Closed alexandermorgan closed 8 years ago
:+1:
Update: music21 objects are somewhat unwieldy to store in certain cases if you then try to multiprocess those objects. This is because data has to be pickled to be multiprocessed in python, and pickling music21 objects is reliable but rather slow. For this reason, for the interval indexers the current procedure of processing strings and repeatedly turning them into music21 notes and then music21 intervals may actually be an optimal implementation.
^ That's why it was done that way to begin with.
To note: in 2013 I wrote a caching IntervalIndexer
for pre-Framework VIS that was faster by some preposterous margin. To implement this now you would memoize the indexer_func()
in the interval
module. That is: in run()
you store a mapping between arguments to the indexer_func()
and what it returns, so that the indexer_func()
only needs to be called once with any unique arguments. Music is highly repetitive, so it works pretty well in this case, though there is a substantial increase in memory consumption.
I hadn't thought of using memoization. That's a good idea, especially now that ram isn't much of an issue.
@crantila do you have a copy of your memoization implementation anywhere? This could be a good strategy to implement in VIS 3.0.
I don't know where it's gone, but it doesn't really apply in the Framework, and it was super rudimentary. Something like this:
_MEMO_DICT = {}
def indexer_func(one, two, three):
key = '{0}{1}{2}'.format(one, two, three)
if key not in _MEMO_DICT:
_MEMO_DICT[key] = interval.Interval(one, two, three) # whatever, make an m21 interval
return _MEMO_DICT[key]
It actually stored the Interval
objects in the dictionary, but you'll want to store the string that gets returned. Possibly also do something to prevent the dictionary from growing too large, but that's probably not necessary.

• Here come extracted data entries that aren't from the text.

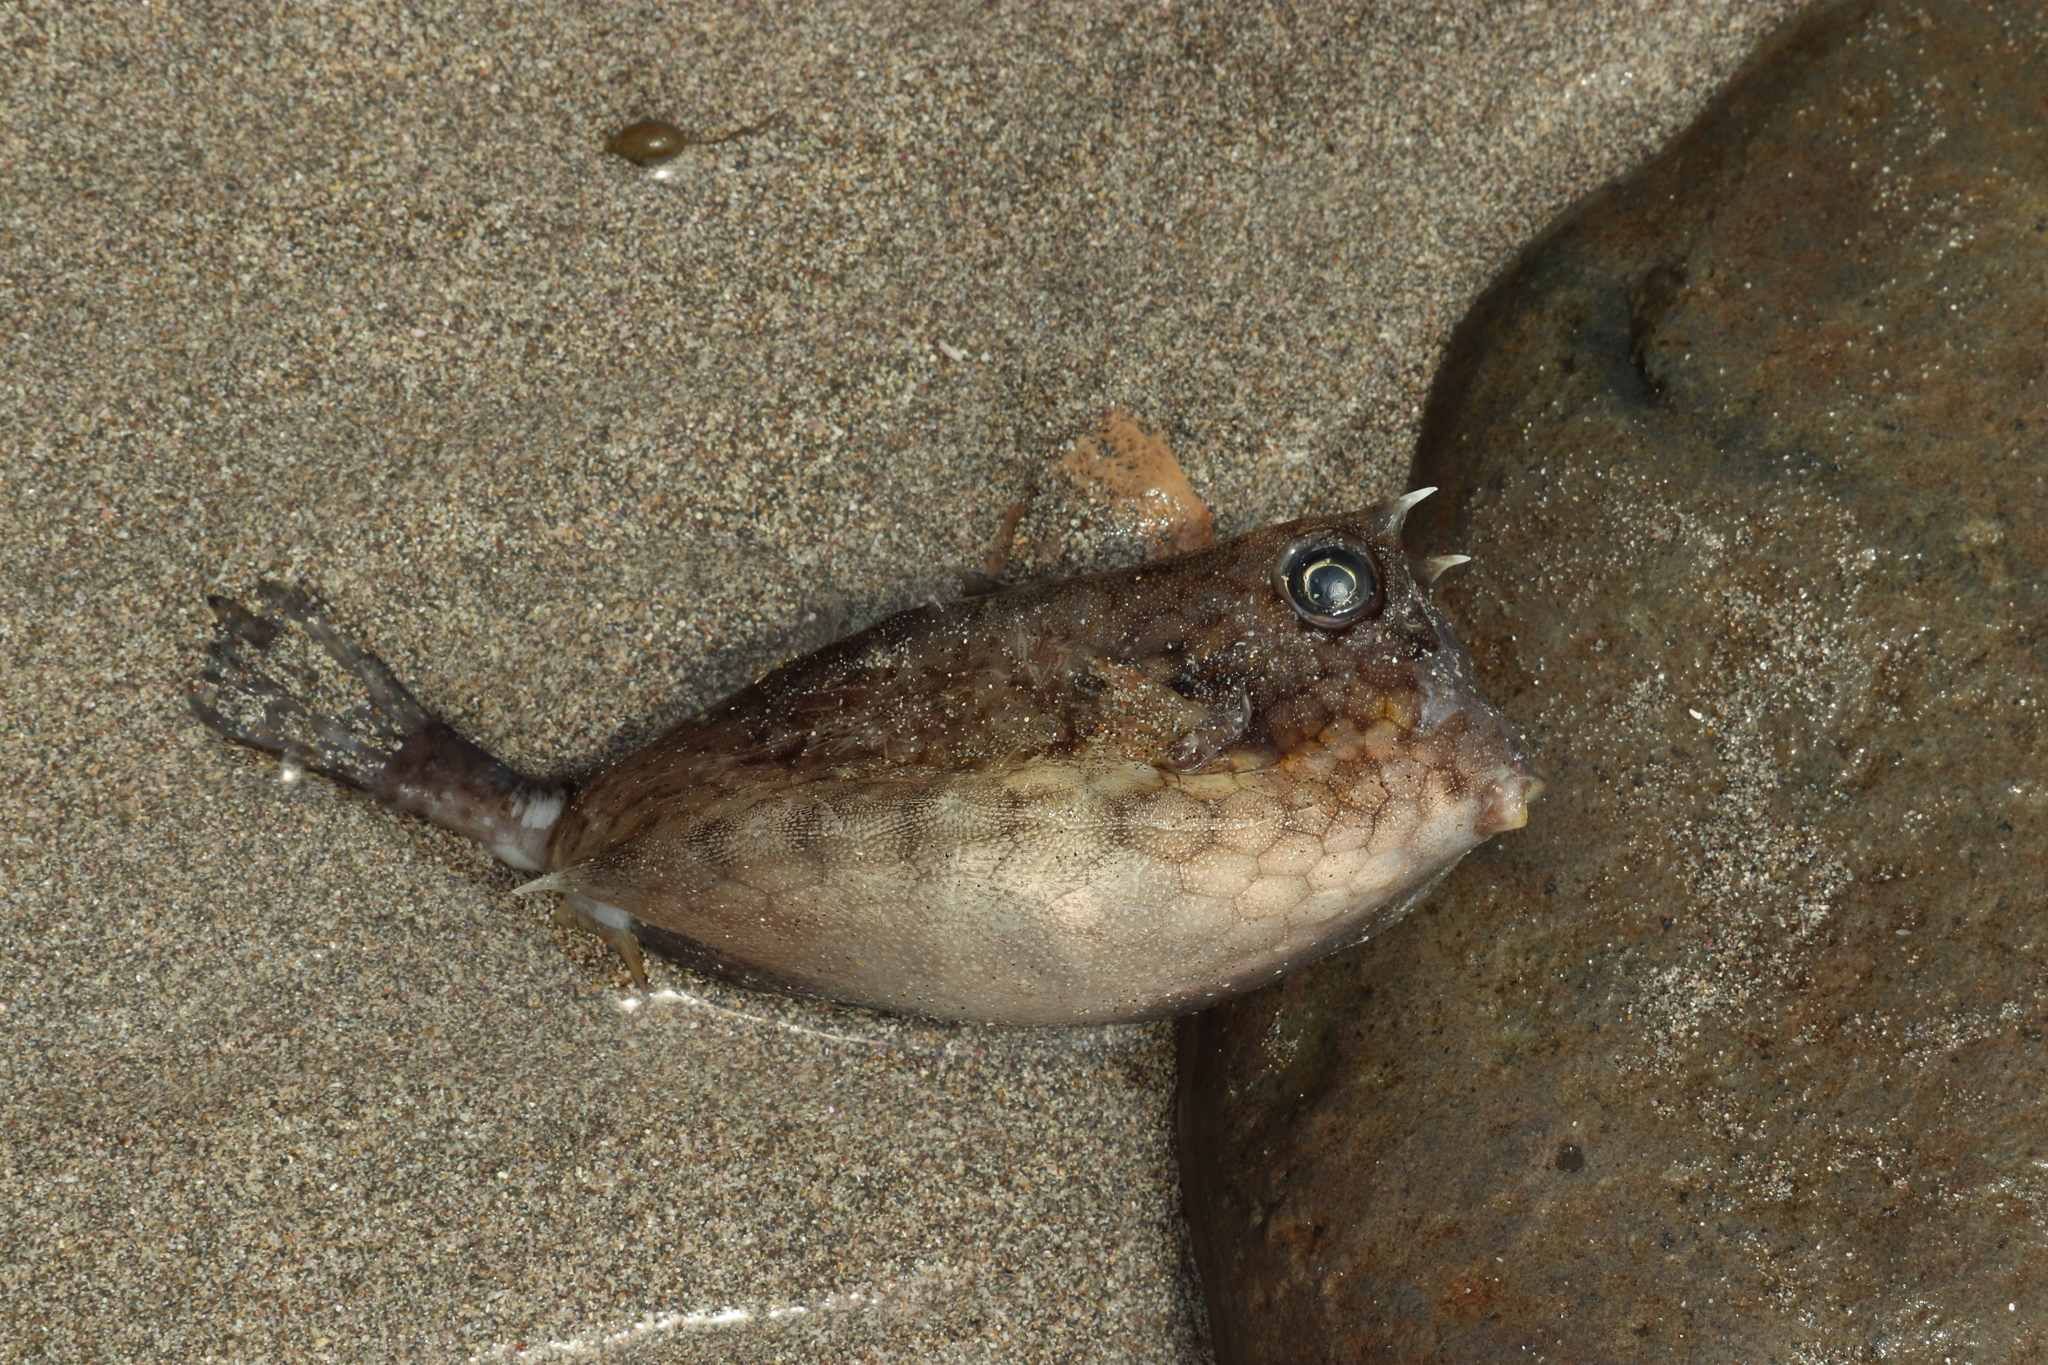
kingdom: Animalia
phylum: Chordata
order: Tetraodontiformes
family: Ostraciidae
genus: Lactoria
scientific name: Lactoria diaphana
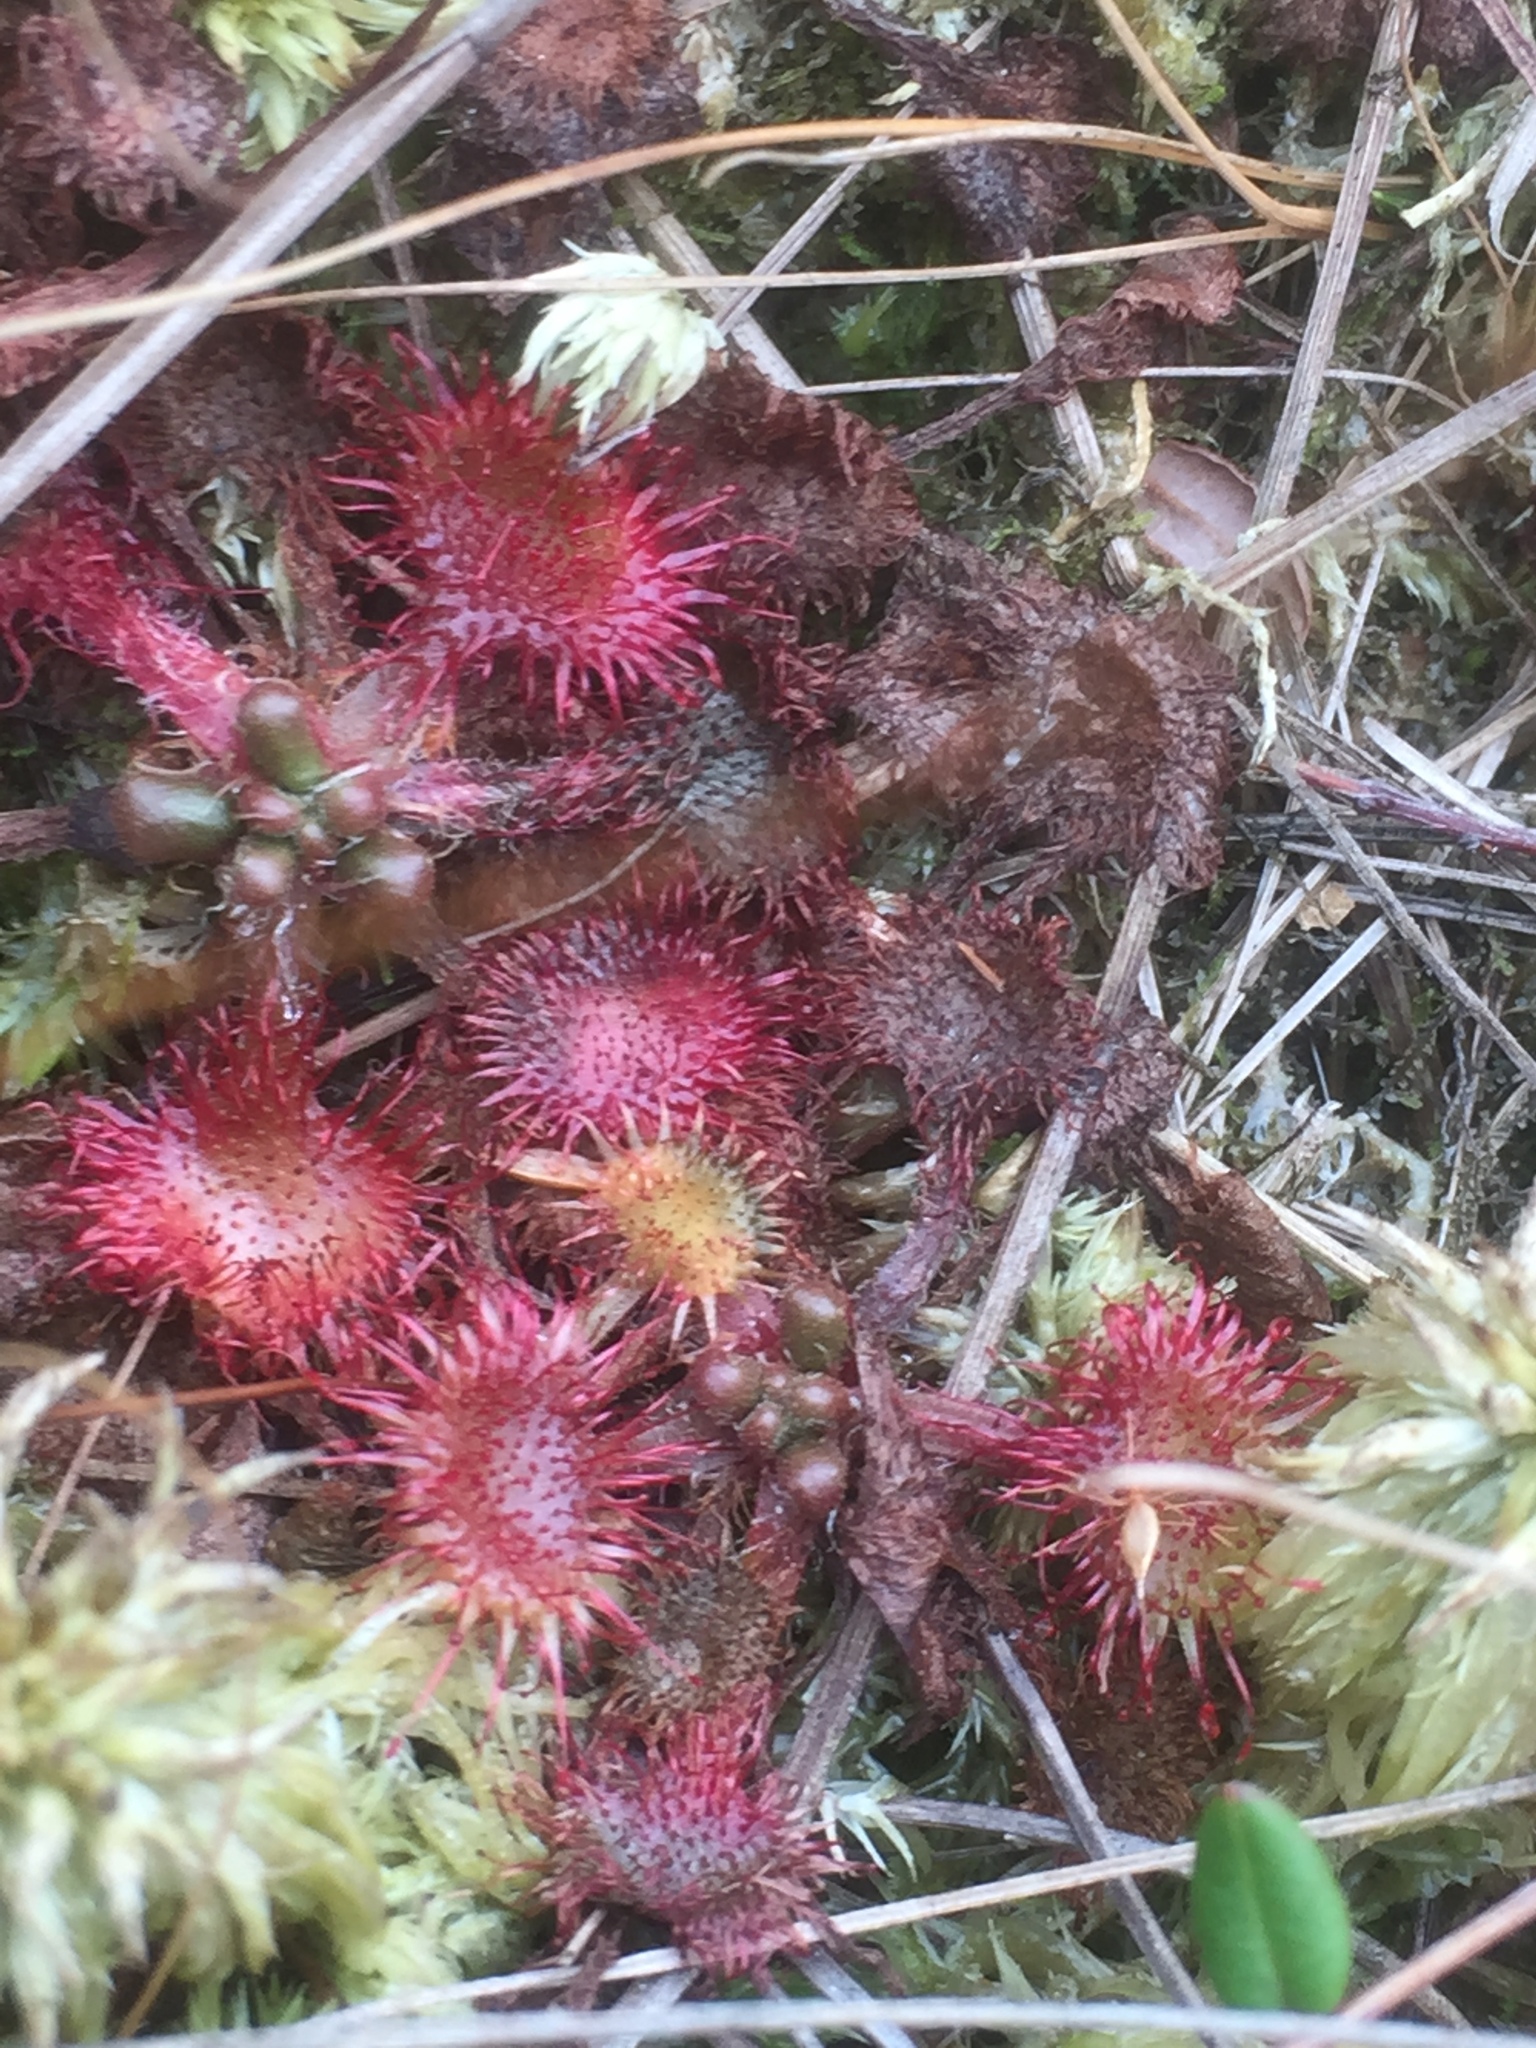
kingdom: Plantae
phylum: Tracheophyta
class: Magnoliopsida
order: Caryophyllales
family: Droseraceae
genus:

@crantila 's idea to use memoization was really effective and provided an easy solution to this problem. It's already implemented on alex_devel as of this commit: 68be79908f08ba1700d44a0da04442436f56a313
In the init method of Indexed_Piece there should really be a place to store a dataframe of the music21 objects in a piece. Because these objects are never saved, we repeatedly do this calculation for every stream_indexer call. This will be the first step towards vast performance improvements made by not repeating calculations and doing dataframe-wise indexing instead of element-wise indexing. This can start with the stream indexers, since they take the most time and especially since they don't have any settings.